Segment Start: Listed records

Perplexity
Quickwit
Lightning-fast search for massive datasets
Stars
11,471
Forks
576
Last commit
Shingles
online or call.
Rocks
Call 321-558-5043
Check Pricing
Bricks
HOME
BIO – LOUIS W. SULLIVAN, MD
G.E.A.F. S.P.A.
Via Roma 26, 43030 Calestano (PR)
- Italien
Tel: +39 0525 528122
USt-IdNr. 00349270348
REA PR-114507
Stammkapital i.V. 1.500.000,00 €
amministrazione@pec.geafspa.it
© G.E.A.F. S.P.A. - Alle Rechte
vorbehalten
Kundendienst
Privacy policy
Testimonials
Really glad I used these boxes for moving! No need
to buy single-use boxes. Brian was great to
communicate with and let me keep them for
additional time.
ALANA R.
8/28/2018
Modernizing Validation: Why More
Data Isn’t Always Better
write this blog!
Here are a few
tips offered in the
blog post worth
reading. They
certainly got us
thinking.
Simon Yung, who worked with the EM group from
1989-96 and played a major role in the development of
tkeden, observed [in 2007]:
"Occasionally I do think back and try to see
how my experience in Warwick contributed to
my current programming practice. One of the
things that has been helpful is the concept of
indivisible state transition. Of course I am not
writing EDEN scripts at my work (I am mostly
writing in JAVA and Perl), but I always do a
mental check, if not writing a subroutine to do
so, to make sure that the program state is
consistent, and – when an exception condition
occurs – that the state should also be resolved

Segment End: Listed records

- _Work instructions_: An exact repeat of all the records is required.

- _Output of the task_:
Perplexity
Quickwit
Lightning-fast search for massive datasets
Stars
11,471
Forks
576
Last commit
Shingles
online or call.
Rocks
Call 321-558-5043
Check Pricing
Bricks
HOME
BIO – LOUIS W. SULLIVAN, MD
G.E.A.F. S.P.A.
Via Roma 26, 43030 Calestano (PR)
- Italien
Tel: +39 0525 528122
USt-IdNr. 00349270348
REA PR-114507
Stammkapital i.V. 1.500.000,00 €
amministrazione@pec.geafspa.it
© G.E.A.F. S.P.A. - Alle Rechte
vorbehalten
Kundendienst
Privacy policy
Testimonials
Really glad I used these boxes for moving! No need
to buy single-use boxes. Brian was great to
communicate with and let me keep them for
additional time.
ALANA R.
8/28/2018
Modernizing Validation: Why More
Data Isn’t Always Better
write this blog!
Here are a few
tips offered in the
blog post worth
reading. They
certainly got us
thinking.
Simon Yung, who worked with the EM group from
1989-96 and played a major role in the development of
tkeden, observed [in 2007]:
"Occasionally I do think back and try to see
how my experience in Warwick contributed to
my current programming practice. One of the
things that has been helpful is the concept of
indivisible state transition. Of course I am not
writing EDEN scripts at my work (I am mostly
writing in JAVA and Perl), but I always do a
mental check, if not writing a subroutine to do
so, to make sure that the program state is
consistent, and – when an exception condition
occurs – that the state should also be resolved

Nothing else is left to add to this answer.